■ BRANO DI ESERCITAZIONE
Lo scrittore si era nutrito della natura isolana, ma la foga delle sensazioni
si era tradotta in pagine essenziali, evitando le descrizioni romantiche ed
ornate del paesaggio. Si leggano i mimi che hanno per protagonista la luna,
ispiratrice in tanti altri scrittori di pagine elegantemente nostalgiche e
sognanti. Due mazzarinesi “imbriachi fino alle nasche” arrivano a scambiarla
per il sole e il barrafranchese alla fine uccide l’asino che gli aveva
sottratto la luna, quella luna “valorosa, che luceva come giorno chiaro, e si
specchiava tutta in fondo all’acqua, che pareva un timballo d’argento”. L’asino
continua a bere l’acqua dal pozzo in cui la luna si specchiava, e, al giungere
di una nuvola che la copre, il contadino urla:
- Vomita la
luna che mi bisogna, o t’ammazzo.
Tante
gliene diede che l’ammazzò davvero; e mentre l’asino stirava le cuoia, la
nuvola si tolse lesta d’innanzi alla luna, e quella subito ritornò in fondo
all’acqua, bella lucente; e lui tutto soddisfatto:
- Ah, l’
hai intesa ora la ragione? Ben ti stia, che sei morto come un ciuco che sei. Di
te, io n’ ho quanti ne voglio alla fiera, ma la luna era una, e se non la
vomitavi, i’ restavo al buio ora che n’ ho di bisogno.
L’uso di metafore alimentari e la
violenza interrompono bruscamente la descrizione nobile per riportare tutto
alla cosmologia degradata e ‘commestibile’ di cui parla Di Grado. Le metafore,
nella descrizione di un paesaggio, aiutano anche a rendere più visibile un
particolare: nel mimo sul pizzo di Pollina, “che è davanti come un cetriolo” e
che faceva ritardare il sorgere del sole, gli abitanti cercano un rimedio,
volendo “lasciarlo intatto per delizia dei luoghi”, e “chi diceva di buttarlo
giù con picchi e con pale, chi di tagliarlo con uno spago come una ricotta, chi
di rompergli il capo come a una nacchera”; alla fine decisero di tirarlo via
con una fune “e sono ancora là che tirano”. O si veda anche il mimo seguente:
Il
catanese, andatosene la mattina per pescare, trovò che al mare c’era la nebbia;
e non sapeva che farsi.

■ DATI FORNITI

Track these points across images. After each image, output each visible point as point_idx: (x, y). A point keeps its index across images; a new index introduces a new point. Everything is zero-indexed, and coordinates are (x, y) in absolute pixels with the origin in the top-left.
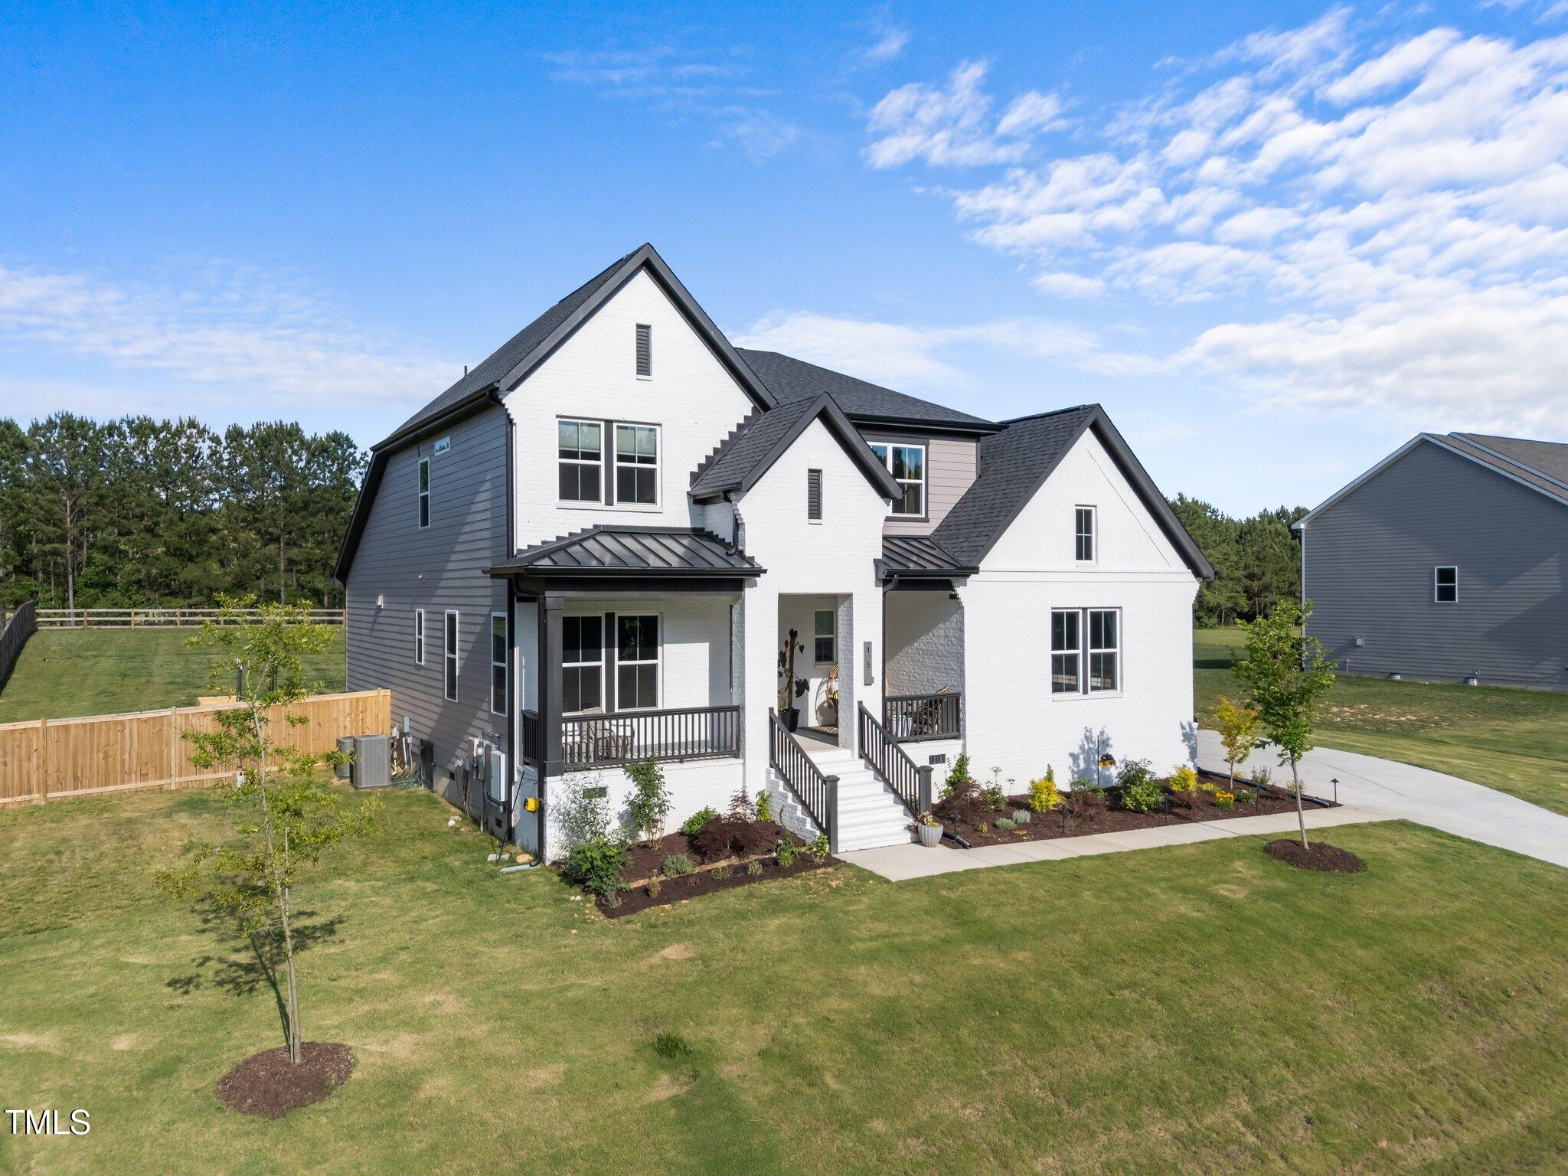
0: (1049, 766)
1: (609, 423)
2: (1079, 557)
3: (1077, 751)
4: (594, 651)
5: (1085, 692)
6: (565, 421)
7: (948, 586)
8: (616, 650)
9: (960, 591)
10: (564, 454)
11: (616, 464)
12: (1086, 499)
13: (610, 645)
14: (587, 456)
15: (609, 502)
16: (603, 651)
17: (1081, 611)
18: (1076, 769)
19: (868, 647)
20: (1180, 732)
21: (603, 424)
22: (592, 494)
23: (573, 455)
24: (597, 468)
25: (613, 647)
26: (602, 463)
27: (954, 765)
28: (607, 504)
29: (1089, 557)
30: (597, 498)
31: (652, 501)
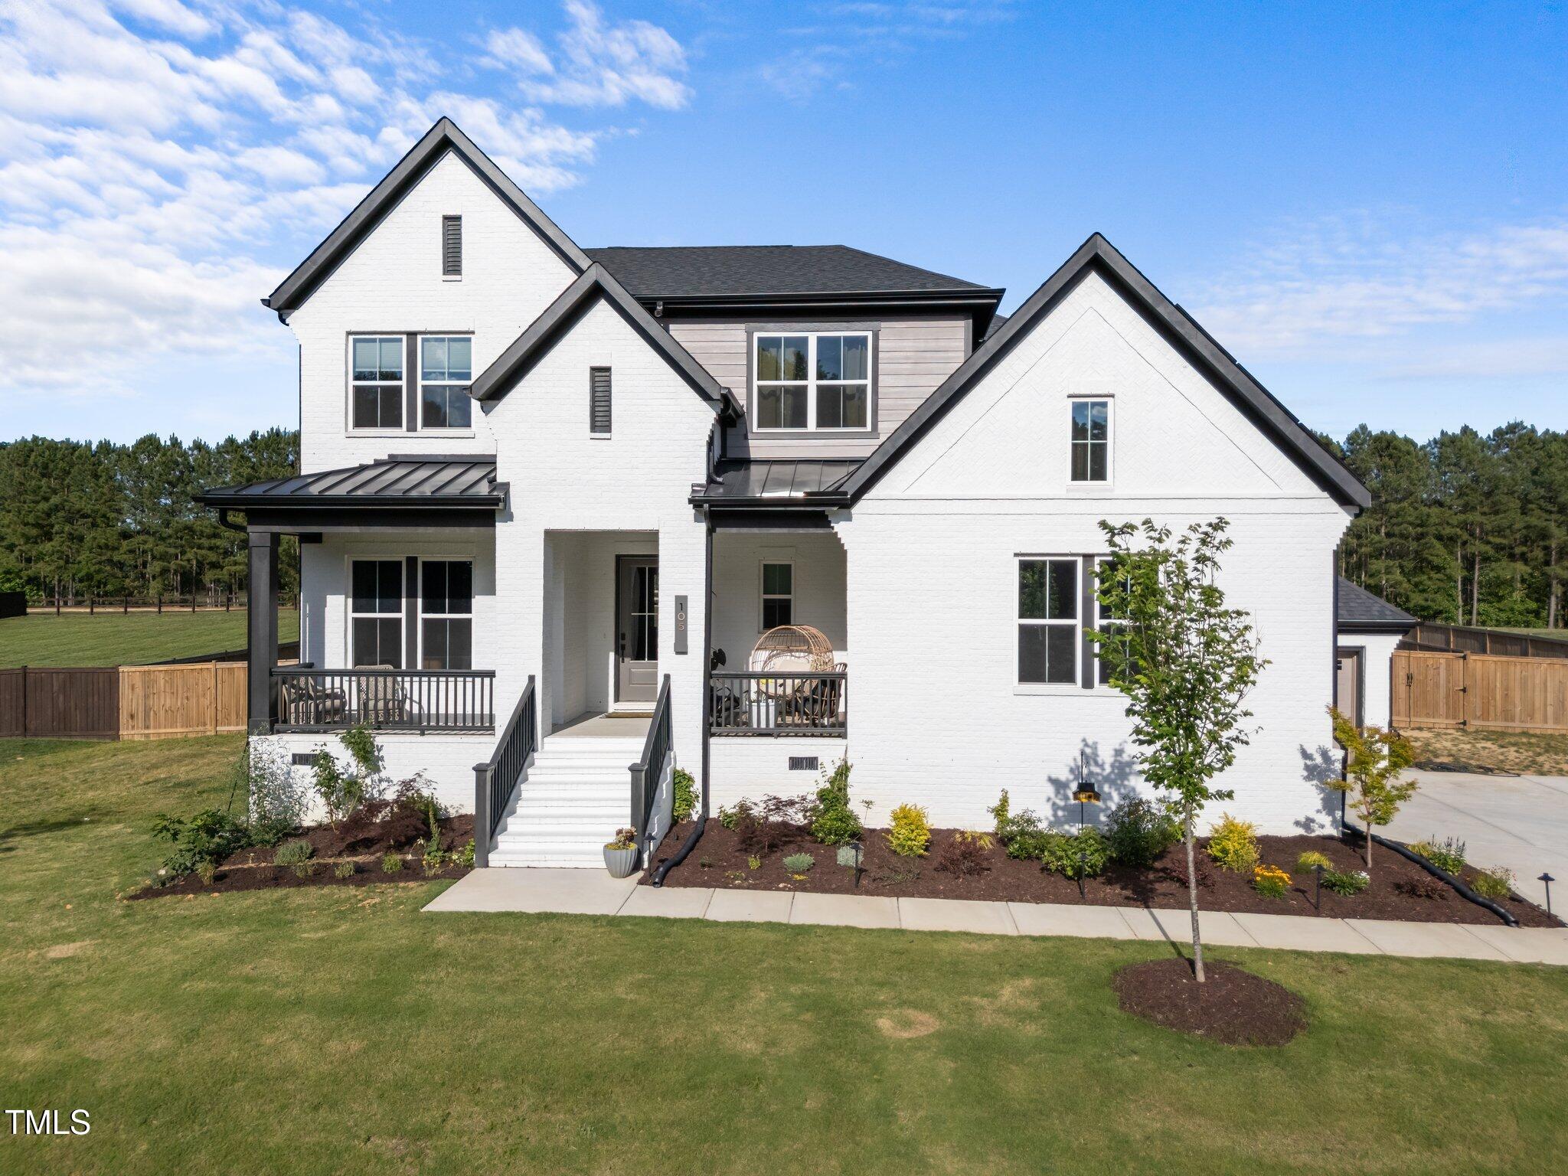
0: (1005, 792)
1: (411, 335)
2: (1078, 474)
3: (1064, 775)
4: (392, 601)
5: (1088, 683)
6: (360, 338)
7: (822, 520)
8: (420, 601)
9: (840, 528)
10: (357, 377)
11: (420, 383)
12: (1090, 385)
13: (412, 595)
14: (385, 376)
15: (412, 428)
16: (404, 601)
17: (1080, 561)
18: (1062, 803)
19: (681, 603)
20: (1301, 762)
21: (404, 337)
22: (392, 419)
23: (371, 376)
24: (399, 389)
25: (416, 597)
26: (403, 383)
27: (831, 772)
28: (409, 430)
29: (1099, 474)
30: (399, 424)
31: (469, 425)
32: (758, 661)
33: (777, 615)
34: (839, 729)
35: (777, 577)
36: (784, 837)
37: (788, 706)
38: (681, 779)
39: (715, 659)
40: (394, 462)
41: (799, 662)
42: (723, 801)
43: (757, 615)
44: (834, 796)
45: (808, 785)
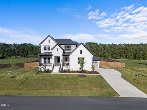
1: (47, 46)
9: (69, 56)
10: (44, 48)
12: (81, 49)
14: (46, 48)
17: (81, 58)
25: (47, 59)
29: (82, 54)
30: (46, 50)
31: (50, 50)
32: (65, 63)
33: (66, 60)
34: (69, 66)
35: (66, 58)
36: (66, 71)
37: (67, 65)
38: (61, 68)
39: (63, 62)
40: (46, 52)
41: (67, 63)
42: (63, 70)
43: (65, 60)
44: (69, 69)
45: (68, 69)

■ ESAME DEL MATERIALE
1. Aggiorni la parte dell'elenco che va dall'inizio fino alla riga contenente "15: (609, 502)", entrambe le estremità incluse, sostituendo "zero-indexed" con "0-based" e lasciando invariato tutto il resto. Ometta dalla risposta le immagini.
2. Prosegua il brano sui mimi e sulla loro rappresentazione del paesaggio, a partire dall'ultima frase riportata.

■ RISPOSTE
1.
Track these points across images. After each image, output each visible point as point_idx: (x, y). A point keeps its index across images; a new index introduces a new point. Everything is 0-based, and coordinates are (x, y) in absolute pixels with the origin in the top-left.
0: (1049, 766)
1: (609, 423)
2: (1079, 557)
3: (1077, 751)
4: (594, 651)
5: (1085, 692)
6: (565, 421)
7: (948, 586)
8: (616, 650)
9: (960, 591)
10: (564, 454)
11: (616, 464)
12: (1086, 499)
13: (610, 645)
14: (587, 456)
15: (609, 502)

2.
-
Mamma mia - andava dicendo - che c’è la nebbia, e non so dove buttare le
reti, e perdo il guadagno.
E la
moglie:
-
Sentite che facciamo marito mio; con lo staccio
buttiamola di là alla costa, che se ne vada alla piana.
E così
fecero tutt’e due con lo staccio come fosse farina, e quando la nebbia se ne fu
andata, dicevano soddisfatti:
-
Lo avete visto, che se non era per lo staccio sarebbe
ancora qua?
Non
mancano, tuttavia, mimi dove la descrizione nostalgica o amorevole dei luoghi
prende il posto delle assurdità. Si noti nel mimo che segue, intitolato
“L’Angelo di Dio”, la contemplazione rapita di una natura amica e benevola e
quasi ‘divinizzata’. Un barrafranchese va a vedere come cresce il suo campo,
che “già spigava, più alto d’un uomo, e a quel venticello faceva le onde come
il mare, fitto e lucente”. Parla al campo, sicuro che quell’anno gli renderà
molto, e sente una ‘risposta’:
Vuoi vedere, così bello com’è che quest’anno
va più valoroso che mai, e mi fa sei salme di frumento più dell’oro?
Nel mentre,
il chiù che s’era assettato sull’olmo, aprì il becco e gli rispose:
-
Più!
-
Per Sant’Alessandro - gridò lui con gioia - questo è
l’Angelo di Dio che mi risponde, e dice che m’ha da fare di più. E quanto
allora, otto salme?
-
Più, più! - rispose quello.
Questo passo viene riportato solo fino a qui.